What is needed: Starting at the line that holds "(217, 185) none" and stopping at the line that holds "[274,574,300,584] true ->", restate the records below word for word, with both of those lines included.

== Available data ==

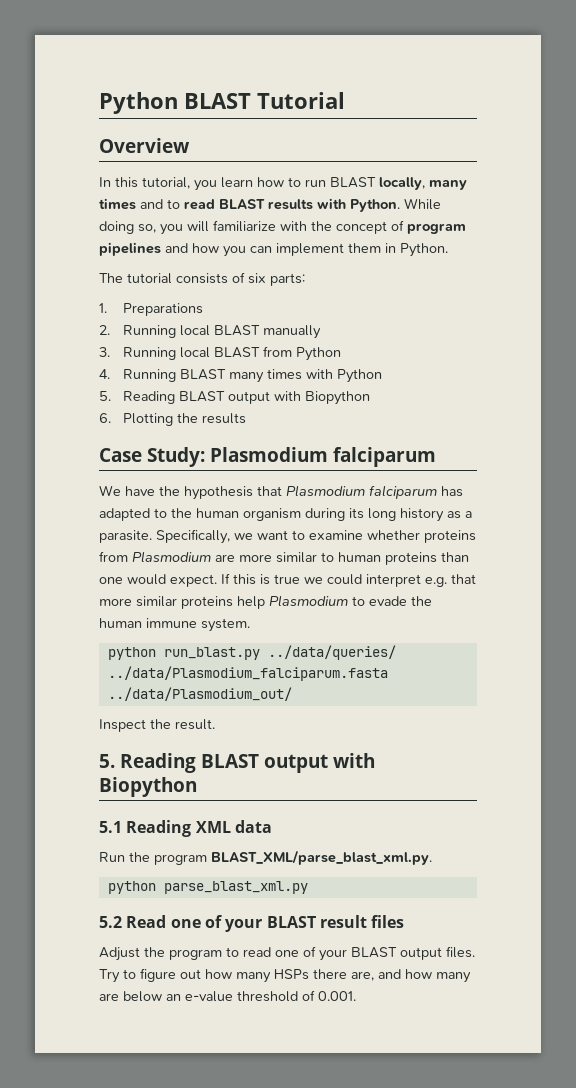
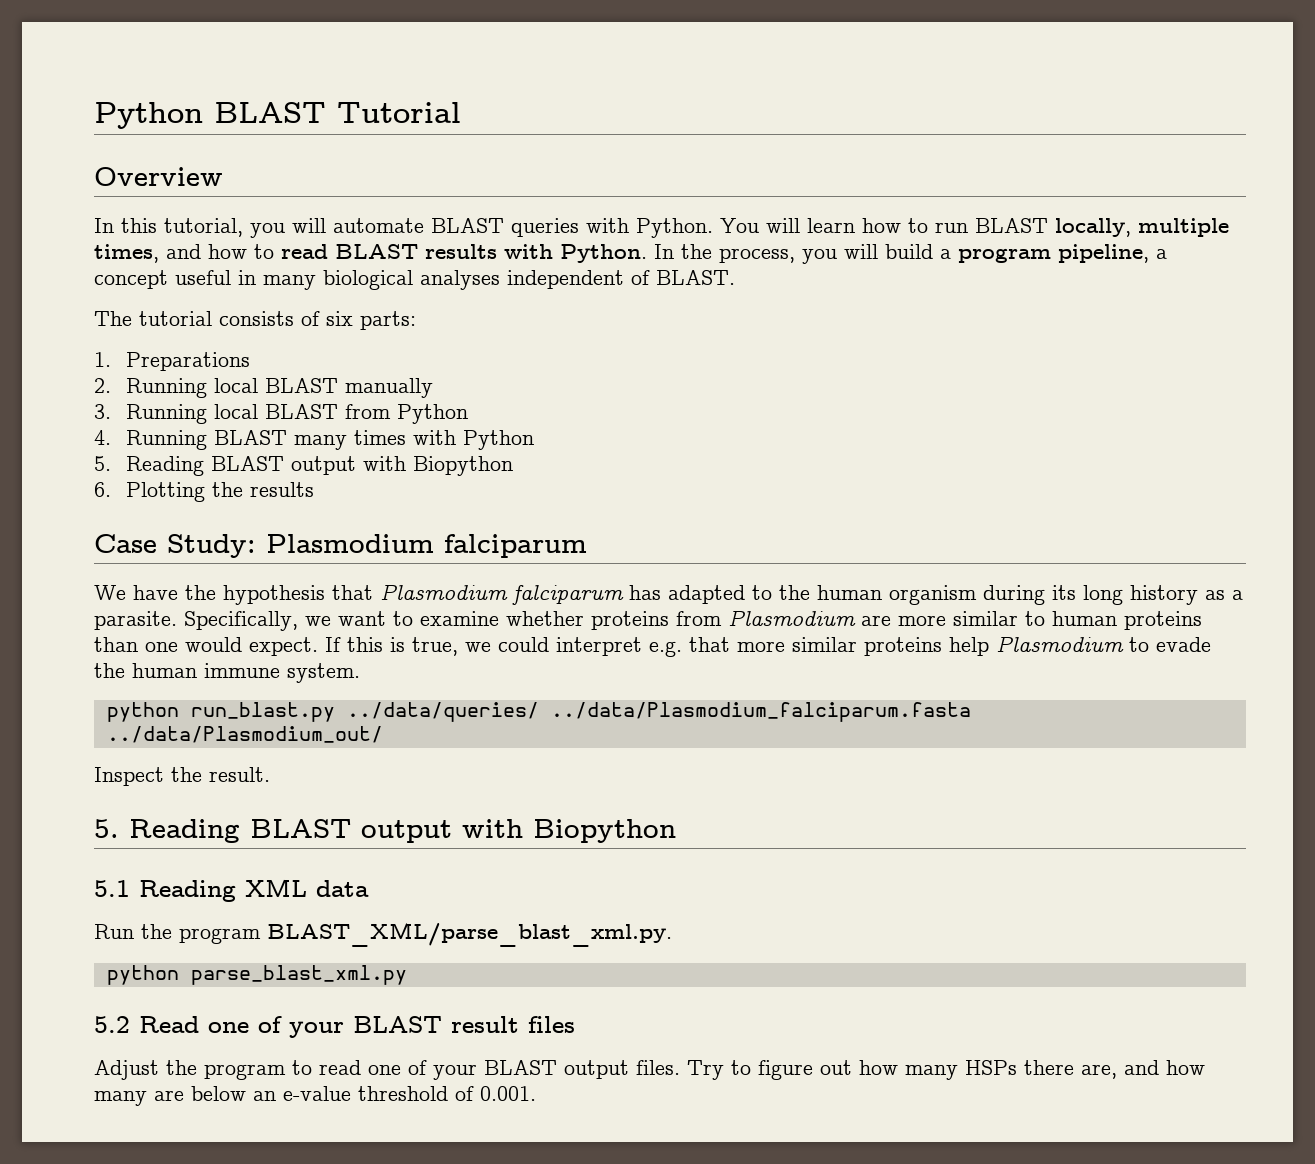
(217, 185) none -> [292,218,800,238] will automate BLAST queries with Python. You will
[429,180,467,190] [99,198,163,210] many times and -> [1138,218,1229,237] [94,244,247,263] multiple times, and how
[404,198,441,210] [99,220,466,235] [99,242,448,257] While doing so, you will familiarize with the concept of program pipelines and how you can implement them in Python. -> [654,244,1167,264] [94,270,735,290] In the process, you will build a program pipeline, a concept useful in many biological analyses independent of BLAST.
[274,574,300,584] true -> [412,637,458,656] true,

===
== Available data ==

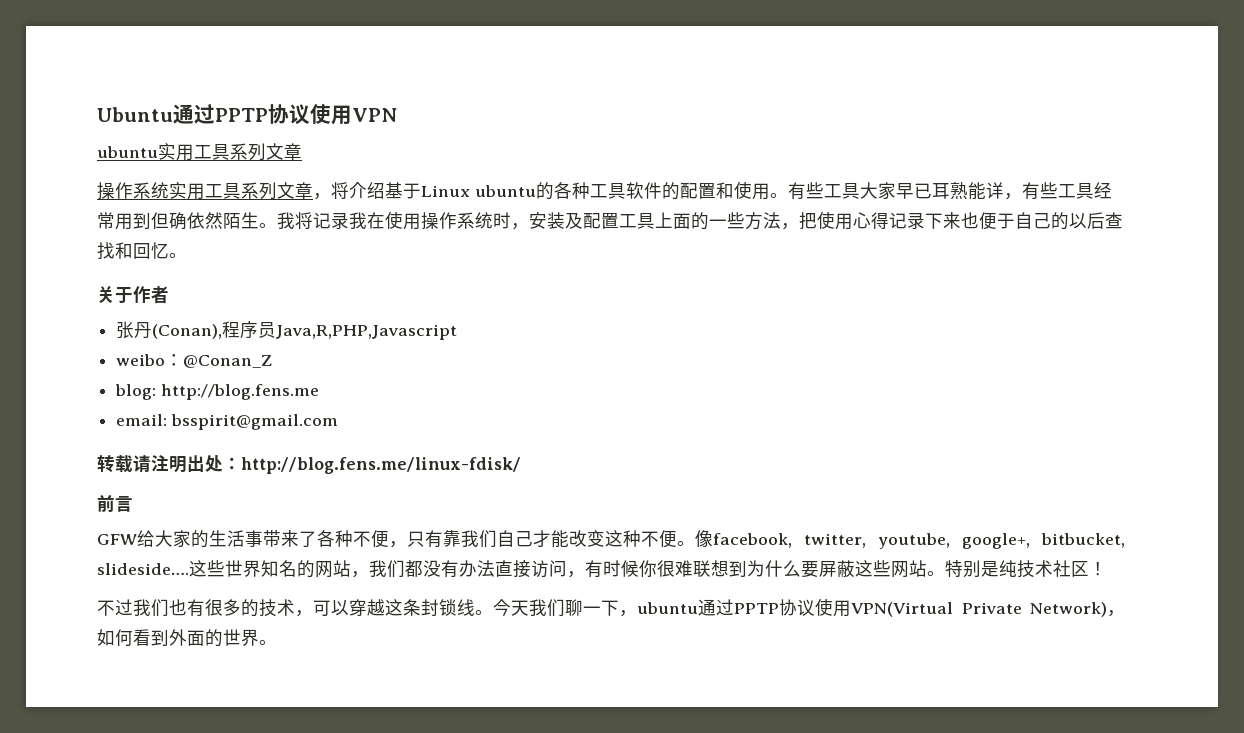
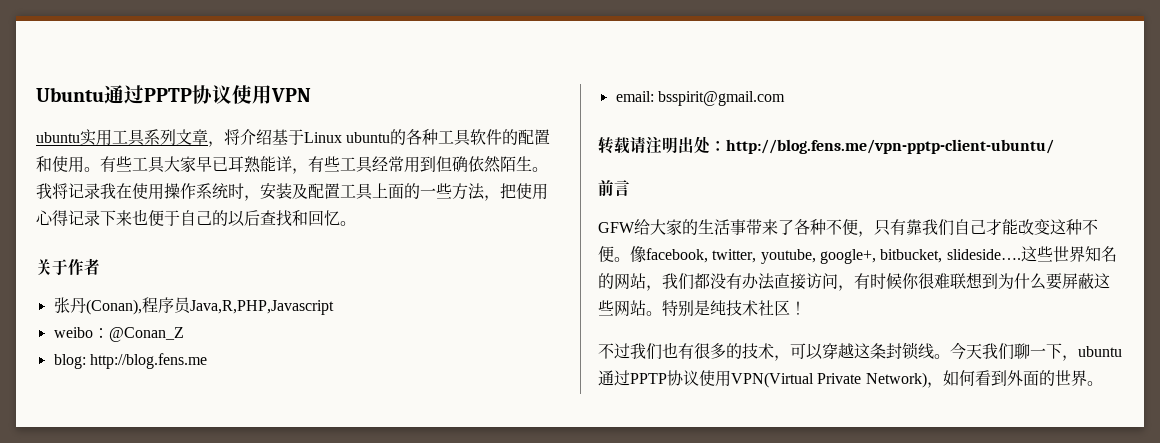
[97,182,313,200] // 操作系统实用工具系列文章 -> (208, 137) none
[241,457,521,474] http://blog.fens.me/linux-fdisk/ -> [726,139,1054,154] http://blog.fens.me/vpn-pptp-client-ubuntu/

===
== Available data ==

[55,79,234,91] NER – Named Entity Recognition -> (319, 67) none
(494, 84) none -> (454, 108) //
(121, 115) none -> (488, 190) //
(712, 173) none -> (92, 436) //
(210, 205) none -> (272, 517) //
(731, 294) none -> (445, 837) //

===

Result of this exercise:
(217, 185) none -> [292,218,800,238] will automate BLAST queries with Python. You will
[429,180,467,190] [99,198,163,210] many times and -> [1138,218,1229,237] [94,244,247,263] multiple times, and how
[404,198,441,210] [99,220,466,235] [99,242,448,257] While doing so, you will familiarize with the concept of program pipelines and how you can implement them in Python. -> [654,244,1167,264] [94,270,735,290] In the process, you will build a program pipeline, a concept useful in many biological analyses independent of BLAST.
[274,574,300,584] true -> [412,637,458,656] true,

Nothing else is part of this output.